The top 20 Uni- Bi– Tri and Four-grams are shown on the diagrams below. Stop words are left in the sample, because for the correct prediction of the next typed word they are needed.

languageCovered(0.5)
## [1] 115 words cover 50 % of the text
languageCovered(0.9)
## [1] 6618 words cover 90 % of the text

As expected, to cover a linearly increasing percentage of the sampled language, an exponentially increasing number of words are required.

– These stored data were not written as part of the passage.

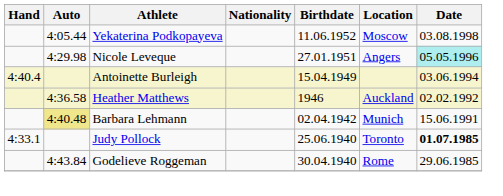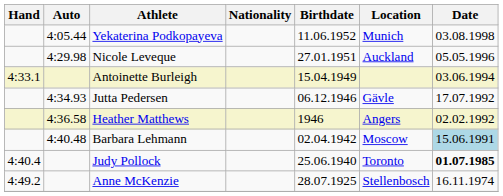Yekaterina Podkopayeva | Location: Moscow -> Munich
Nicole Leveque | Location: Angers -> Auckland
Nicole Leveque | Date: paleturquoise background -> no background
Antoinette Burleigh | Hand: 4:40.4 -> 4:33.1
+ row: 4:34.93 | Jutta Pedersen | 06.12.1946 | Gävle | 17.07.1992
Heather Matthews | Location: Auckland -> Angers
Barbara Lehmann | Auto: khaki background -> no background
Barbara Lehmann | Location: Munich -> Moscow
Barbara Lehmann | Date: no background -> lightblue background
Judy Pollock | Hand: 4:33.1 -> 4:40.4
- row: 4:43.84 | Godelieve Roggeman | 30.04.1940 | Rome | 29.06.1985
+ row: 4:49.2 | Anne McKenzie | 28.07.1925 | Stellenbosch | 16.11.1974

After processing 240,000 lines from the 3 text files, the NGram tables have the following properties:

NGram unique phrases NGrams with frequency of 1
1 122,793 58,506 (48%)
2 1,929,108 1,446,300 (75%)
3 4,631,088 4,127,142 (89%)
4 6,041,284 5,814,870 (96%)

Other considerations

Plan for the shiny application

The shiny application will handle input and output. Next word predictions will need to be calculated after each entry of a character, so the application needs to be fast enough to provide 3 prediction choices, virtually immediately. With the addition of every new word, the application should try to give the best predicition based on the contxt, that is, whenever possible use the Four-grams. If a new word is typed for which there is no matching Four-gram, the backoff procedures should step back to Tri-grams, then Bi-grams and so on, until a match is found. For words for which there is not even a Uni-gram, the word itself should be its own estimate, and as soon as a new word is attached, that one should start further predicitions as a Uni-gram.